▶ **Texte de la page**
● ● ●
Originaire de Portsmouth en Virginie, Melissa Elliott amorce sa carrière musicale en compagnie du réalisateur Devante Swing qui fait aussi partie de Jodeci. Celui-ci offre un contrat à la Elliott et à son groupe de l’époque, Sista. Malheureusement, la compagnie ferme avant que le premier album ne soit lancé. Déterminée à réussir, elle s’en remet à un ami de longue date, Timbaland, qui, à ce moment-là, s’affaire à produire quelques pièces pour l’album « One in A Million » d’Aaliyah. Elle prête donc sa voix à quelques harmonies et il s’agit d’une excellente décision puisque le disque se vend comme des petits pains chauds.
Peu de temps après, les représentants de diverses compagnies de disques se succèdent à sa porte. Pendant ce temps, elle collabore à divers projets en tant qu’auteur et chanteuse. Elle s’entend finalement avec Elektra en 1996. Un an plus tard, son premier album, « Supa Dupa Fly », est lancé et est rapidement certifié Platine. Comble de bonheur pour elle, même la critique encense l’album. Le disque, en plus d’avoir un bon nombre de pièces se qualifiant pour être des extraits, compte aussi sur une belle variété qui permet à Elliott d’étaler tout son talent.
● ● ●
▶ **Données affichées**
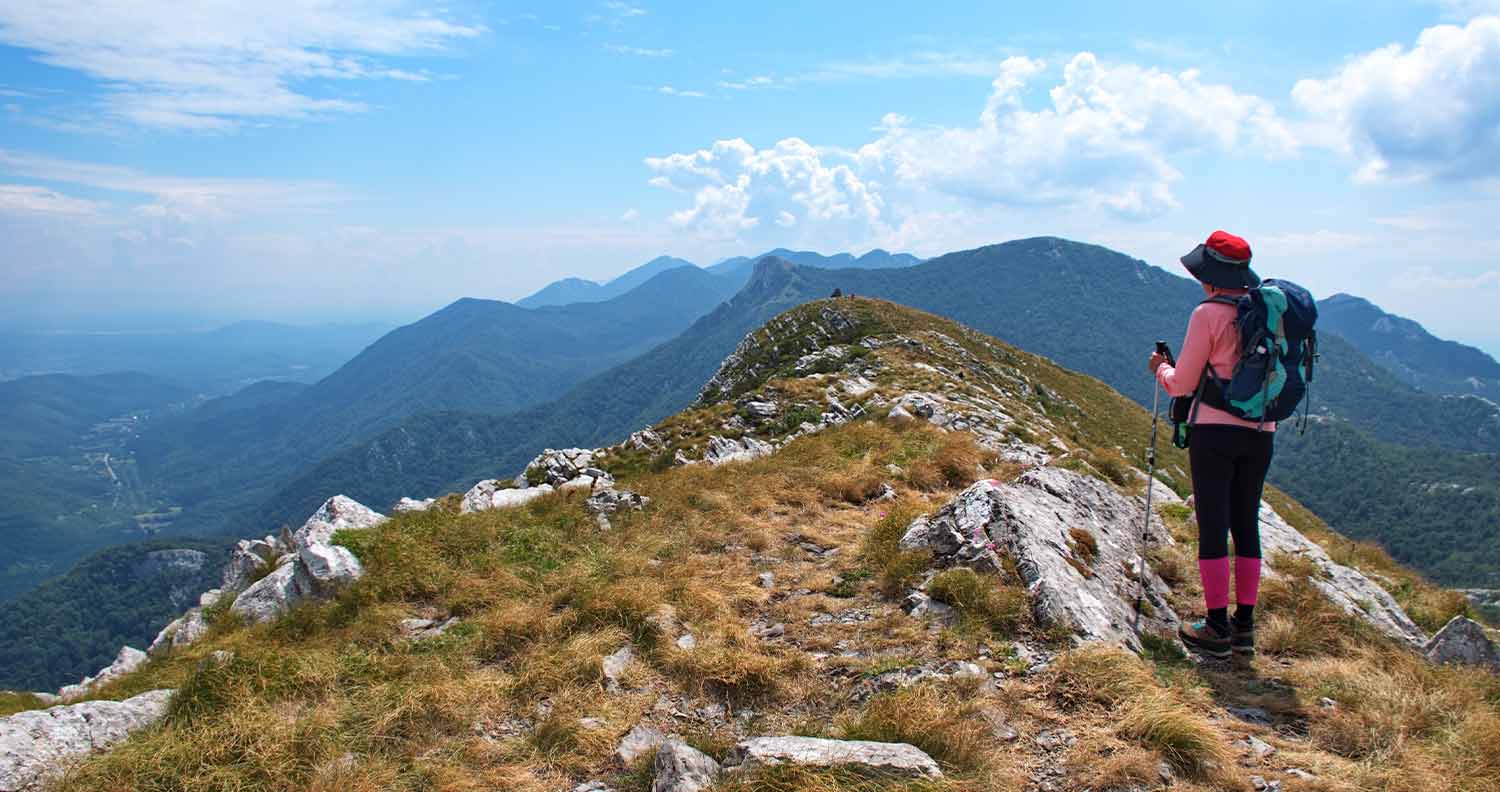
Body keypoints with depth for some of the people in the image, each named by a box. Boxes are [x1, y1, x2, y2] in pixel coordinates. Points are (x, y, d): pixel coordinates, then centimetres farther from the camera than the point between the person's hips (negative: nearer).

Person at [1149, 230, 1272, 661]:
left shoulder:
● ● ●
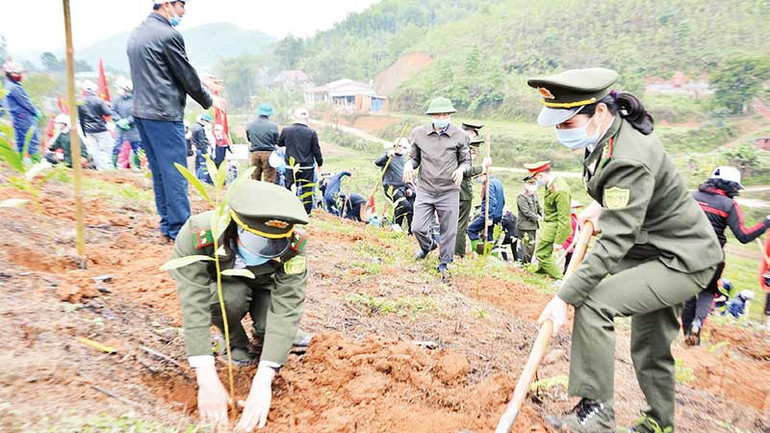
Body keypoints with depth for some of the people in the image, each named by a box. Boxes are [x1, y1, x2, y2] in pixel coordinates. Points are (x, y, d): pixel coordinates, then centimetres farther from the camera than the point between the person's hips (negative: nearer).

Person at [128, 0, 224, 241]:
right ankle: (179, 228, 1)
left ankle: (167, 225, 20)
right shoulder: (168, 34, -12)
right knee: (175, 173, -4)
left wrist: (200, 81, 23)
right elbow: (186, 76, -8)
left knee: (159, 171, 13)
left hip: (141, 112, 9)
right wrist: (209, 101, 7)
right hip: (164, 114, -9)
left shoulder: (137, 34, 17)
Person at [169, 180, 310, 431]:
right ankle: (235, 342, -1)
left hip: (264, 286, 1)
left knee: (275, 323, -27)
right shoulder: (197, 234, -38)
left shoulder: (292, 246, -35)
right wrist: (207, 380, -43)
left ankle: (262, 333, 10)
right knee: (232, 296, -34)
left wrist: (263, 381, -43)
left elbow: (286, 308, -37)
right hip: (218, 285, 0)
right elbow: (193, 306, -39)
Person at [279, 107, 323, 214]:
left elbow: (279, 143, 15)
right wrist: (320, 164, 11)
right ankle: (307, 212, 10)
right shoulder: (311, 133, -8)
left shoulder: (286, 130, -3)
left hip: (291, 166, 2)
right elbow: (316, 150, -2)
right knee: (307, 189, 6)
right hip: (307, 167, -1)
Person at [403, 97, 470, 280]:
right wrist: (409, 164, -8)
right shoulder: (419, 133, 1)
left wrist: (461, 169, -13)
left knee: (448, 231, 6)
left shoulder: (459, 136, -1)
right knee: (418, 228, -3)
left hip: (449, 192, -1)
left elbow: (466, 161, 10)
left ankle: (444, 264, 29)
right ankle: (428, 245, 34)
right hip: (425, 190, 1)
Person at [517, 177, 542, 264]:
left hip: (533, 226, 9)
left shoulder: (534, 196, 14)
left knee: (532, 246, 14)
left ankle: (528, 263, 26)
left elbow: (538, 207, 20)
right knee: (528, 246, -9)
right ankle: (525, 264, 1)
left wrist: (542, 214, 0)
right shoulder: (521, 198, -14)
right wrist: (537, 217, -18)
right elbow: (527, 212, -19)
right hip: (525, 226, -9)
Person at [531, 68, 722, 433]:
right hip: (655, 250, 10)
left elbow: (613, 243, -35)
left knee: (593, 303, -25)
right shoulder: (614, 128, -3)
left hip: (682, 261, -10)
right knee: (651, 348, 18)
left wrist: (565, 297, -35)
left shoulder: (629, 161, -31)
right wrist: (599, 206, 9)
● ● ●
▶ **Travail demandé**
**a)** D'après le texte sur Melissa Elliott, en quelle année conclut-elle une entente avec Elektra ?
**b)** Relevez toutes les personnes désignées par leur nom dans le texte sur Melissa Elliott.
**c)** Rédigez la suite du texte sur Melissa Elliott, à partir de sa dernière phrase.

▶ **Réponses par numéro**
**a)** En 1996.

**b)** Melissa Elliott, Devante Swing, Timbaland, Aaliyah

**c)**
En 1999, elle revient avec son second effort, le très attendu « Da Real World » qui se veut encore plus audacieux que « Supa Dupa Fly ». On y retrouve les hits « She’s A Bitch » et « Hot Boyz » en plus de collaborations surprenantes dont une avec Eminem. À la même époque, on la voit dans des pubs de Gap et de Sprite prouvant qu’en plus de posséder un talent évident pour la musique, elle est devenue un visage important dans le paysage culturel nord-américain. En 2001, l’histoire se répète avec la sortie de « Miss E… So Addictive » sur lequel on retrouve les succès « Get Ur Freak On » et « One Minute Man ». Elle récidive un an plus tard avec « Under Construction ».